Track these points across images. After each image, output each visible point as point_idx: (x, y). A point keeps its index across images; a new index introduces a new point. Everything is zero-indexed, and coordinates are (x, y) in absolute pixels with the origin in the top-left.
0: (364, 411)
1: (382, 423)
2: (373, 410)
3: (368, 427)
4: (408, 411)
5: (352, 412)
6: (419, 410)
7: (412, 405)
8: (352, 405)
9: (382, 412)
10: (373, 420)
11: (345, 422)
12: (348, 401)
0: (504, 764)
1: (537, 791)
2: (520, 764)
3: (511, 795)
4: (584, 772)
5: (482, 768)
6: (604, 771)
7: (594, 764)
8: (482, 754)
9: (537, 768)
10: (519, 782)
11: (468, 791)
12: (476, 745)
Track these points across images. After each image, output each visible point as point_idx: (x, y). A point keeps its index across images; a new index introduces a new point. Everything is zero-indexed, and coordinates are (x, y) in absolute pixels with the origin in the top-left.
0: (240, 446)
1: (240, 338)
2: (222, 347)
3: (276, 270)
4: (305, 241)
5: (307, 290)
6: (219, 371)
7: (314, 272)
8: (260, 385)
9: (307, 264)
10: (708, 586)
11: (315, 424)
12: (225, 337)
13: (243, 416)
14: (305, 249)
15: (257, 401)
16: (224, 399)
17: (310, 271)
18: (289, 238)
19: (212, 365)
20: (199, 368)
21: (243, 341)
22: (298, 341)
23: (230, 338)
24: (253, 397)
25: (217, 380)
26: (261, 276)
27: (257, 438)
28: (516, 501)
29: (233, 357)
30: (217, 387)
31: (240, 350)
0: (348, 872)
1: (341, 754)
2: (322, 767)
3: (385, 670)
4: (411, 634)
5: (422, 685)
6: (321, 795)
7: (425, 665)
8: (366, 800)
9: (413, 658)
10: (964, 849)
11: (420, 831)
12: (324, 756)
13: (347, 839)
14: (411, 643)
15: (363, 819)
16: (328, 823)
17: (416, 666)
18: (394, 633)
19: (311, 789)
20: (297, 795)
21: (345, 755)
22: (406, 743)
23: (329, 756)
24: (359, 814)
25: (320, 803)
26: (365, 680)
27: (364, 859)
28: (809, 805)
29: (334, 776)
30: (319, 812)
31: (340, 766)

- - -

WHAT TO DO
Repeat the whole listing exactly, with no omissions.

RESULT FOR THIS EXERCISE
Track these points across images. After each image, output each visible point as point_idx: (x, y). A point keeps its index across images; a new index introduces a new point. Everything is zero-indexed, and coordinates are (x, y) in absolute pixels with the origin in the top-left.
0: (364, 411)
1: (382, 423)
2: (373, 410)
3: (368, 427)
4: (408, 411)
5: (352, 412)
6: (419, 410)
7: (412, 405)
8: (352, 405)
9: (382, 412)
10: (373, 420)
11: (345, 422)
12: (348, 401)
0: (504, 764)
1: (537, 791)
2: (520, 764)
3: (511, 795)
4: (584, 772)
5: (482, 768)
6: (604, 771)
7: (594, 764)
8: (482, 754)
9: (537, 768)
10: (519, 782)
11: (468, 791)
12: (476, 745)
Track these points across images. After each image, output each visible point as point_idx: (x, y). A point keeps its index across images; a new index introduces a new point. Everything is zero-indexed, and coordinates are (x, y) in absolute pixels with the origin in the top-left.
0: (240, 446)
1: (240, 338)
2: (222, 347)
3: (276, 270)
4: (305, 241)
5: (307, 290)
6: (219, 371)
7: (314, 272)
8: (260, 385)
9: (307, 264)
10: (708, 586)
11: (315, 424)
12: (225, 337)
13: (243, 416)
14: (305, 249)
15: (257, 401)
16: (224, 399)
17: (310, 271)
18: (289, 238)
19: (212, 365)
20: (199, 368)
21: (243, 341)
22: (298, 341)
23: (230, 338)
24: (253, 397)
25: (217, 380)
26: (261, 276)
27: (257, 438)
28: (516, 501)
29: (233, 357)
30: (217, 387)
31: (240, 350)
0: (348, 872)
1: (341, 754)
2: (322, 767)
3: (385, 670)
4: (411, 634)
5: (422, 685)
6: (321, 795)
7: (425, 665)
8: (366, 800)
9: (413, 658)
10: (964, 849)
11: (420, 831)
12: (324, 756)
13: (347, 839)
14: (411, 643)
15: (363, 819)
16: (328, 823)
17: (416, 666)
18: (394, 633)
19: (311, 789)
20: (297, 795)
21: (345, 755)
22: (406, 743)
23: (329, 756)
24: (359, 814)
25: (320, 803)
26: (365, 680)
27: (364, 859)
28: (809, 805)
29: (334, 776)
30: (319, 812)
31: (340, 766)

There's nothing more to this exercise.